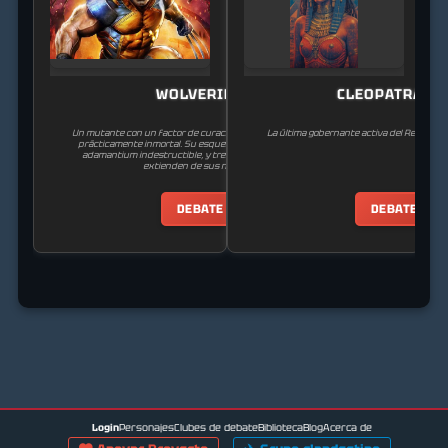
WOLVERINE
CLEOPATRA VI
Un mutante con un factor de curación extremo que lo hace
La última gobernante activa del Reino Ptol
prácticamente inmortal. Su esqueleto está recubierto de
adamantium indestructible, y tres garras retráctiles se
extienden de sus nudillos.
DEBATE
DEBATE
Personajes
Clubes de debate
Biblioteca
Blog
Acerca de
Login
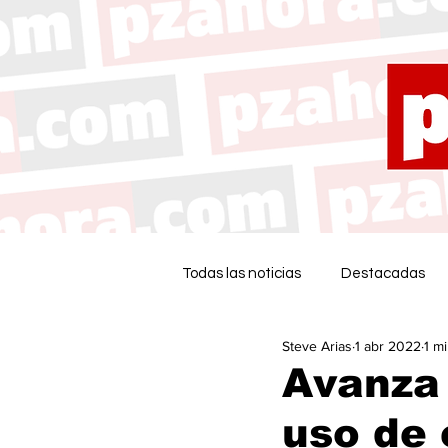
Todas las noticias
Destacadas
Steve Arias
1 abr 2022
1 m
Avanza 
uso de 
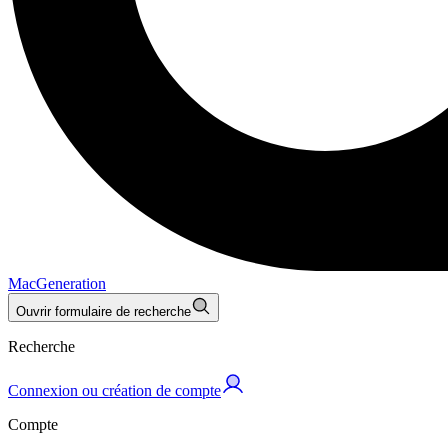
MacGeneration
Ouvrir formulaire de recherche
Recherche
Connexion ou création de compte
Compte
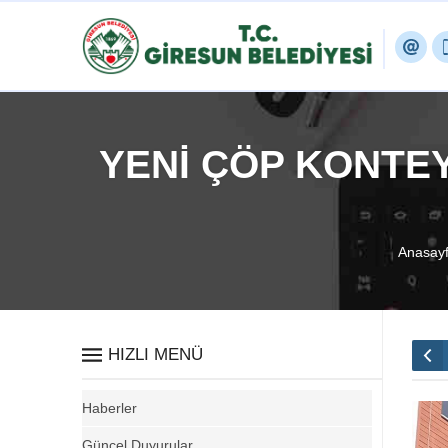
YENİ ÇÖP KONTE
Anasay
HIZLI MENÜ
Haberler
Güncel Duyurular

TASK BRIEF:
Set down the entries exactly as they appear, with every picture left out.

ANSWER SECTION:
WOLVERINE
CLEOPATRA VI
Un mutante con un factor de curación extremo que lo hace
La última gobernante activa del Reino Ptol
prácticamente inmortal. Su esqueleto está recubierto de
adamantium indestructible, y tres garras retráctiles se
extienden de sus nudillos.
DEBATE
DEBATE
Personajes
Clubes de debate
Biblioteca
Blog
Acerca de
Login
Todas las noticias
Destacadas
Steve Arias
1 abr 2022
1 m
Avanza 
uso de 
MacGeneration
Ouvrir formulaire de recherche
Recherche
Connexion ou création de compte
Compte
YENİ ÇÖP KONTE
Anasay
HIZLI MENÜ
Haberler
Güncel Duyurular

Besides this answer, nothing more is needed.